→ TASK OBJECTIVE
Reproduce the listing's lines verbatim, starting with the line that contains "our similar evaluation" and going on through the line that contains "Best Dental Insurance Near You".
━━━ SUPPLIED MATERIAL ━━━
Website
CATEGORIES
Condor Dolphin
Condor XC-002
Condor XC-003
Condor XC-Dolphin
━━━
━━━ SUPPLIED MATERIAL ━━━
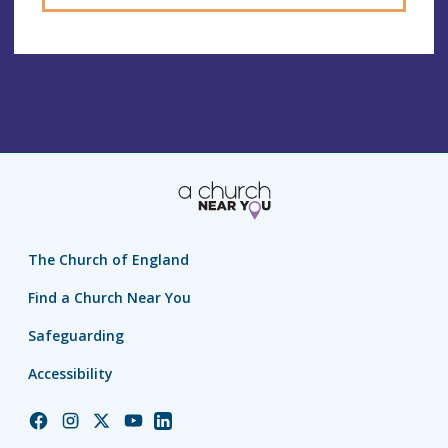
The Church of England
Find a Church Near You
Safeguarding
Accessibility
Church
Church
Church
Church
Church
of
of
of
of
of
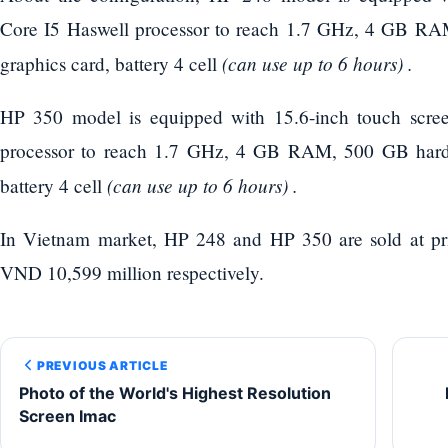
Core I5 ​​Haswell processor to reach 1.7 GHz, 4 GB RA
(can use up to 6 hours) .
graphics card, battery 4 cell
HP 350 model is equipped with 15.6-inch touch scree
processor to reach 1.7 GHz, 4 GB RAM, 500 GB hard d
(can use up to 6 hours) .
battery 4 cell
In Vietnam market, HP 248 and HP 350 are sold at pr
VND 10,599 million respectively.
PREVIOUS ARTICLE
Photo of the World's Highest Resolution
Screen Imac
━━━
━━━ SUPPLIED MATERIAL ━━━
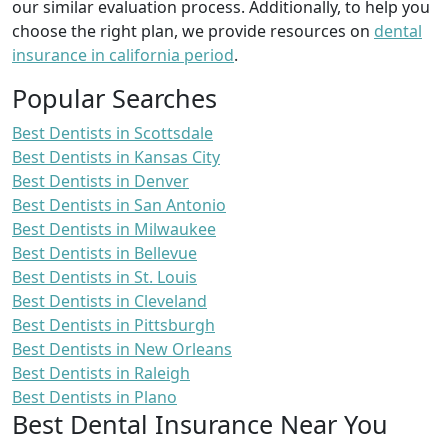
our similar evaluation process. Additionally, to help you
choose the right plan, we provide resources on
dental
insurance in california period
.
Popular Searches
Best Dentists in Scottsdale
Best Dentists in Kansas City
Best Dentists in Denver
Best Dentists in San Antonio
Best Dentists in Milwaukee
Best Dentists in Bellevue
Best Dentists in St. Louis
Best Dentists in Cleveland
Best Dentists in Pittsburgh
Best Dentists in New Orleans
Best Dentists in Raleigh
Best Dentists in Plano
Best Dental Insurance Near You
━━━
→ RESULT BELOW
our similar evaluation process. Additionally, to help you
choose the right plan, we provide resources on
dental
insurance in california period
.
Popular Searches
Best Dentists in Scottsdale
Best Dentists in Kansas City
Best Dentists in Denver
Best Dentists in San Antonio
Best Dentists in Milwaukee
Best Dentists in Bellevue
Best Dentists in St. Louis
Best Dentists in Cleveland
Best Dentists in Pittsburgh
Best Dentists in New Orleans
Best Dentists in Raleigh
Best Dentists in Plano
Best Dental Insurance Near You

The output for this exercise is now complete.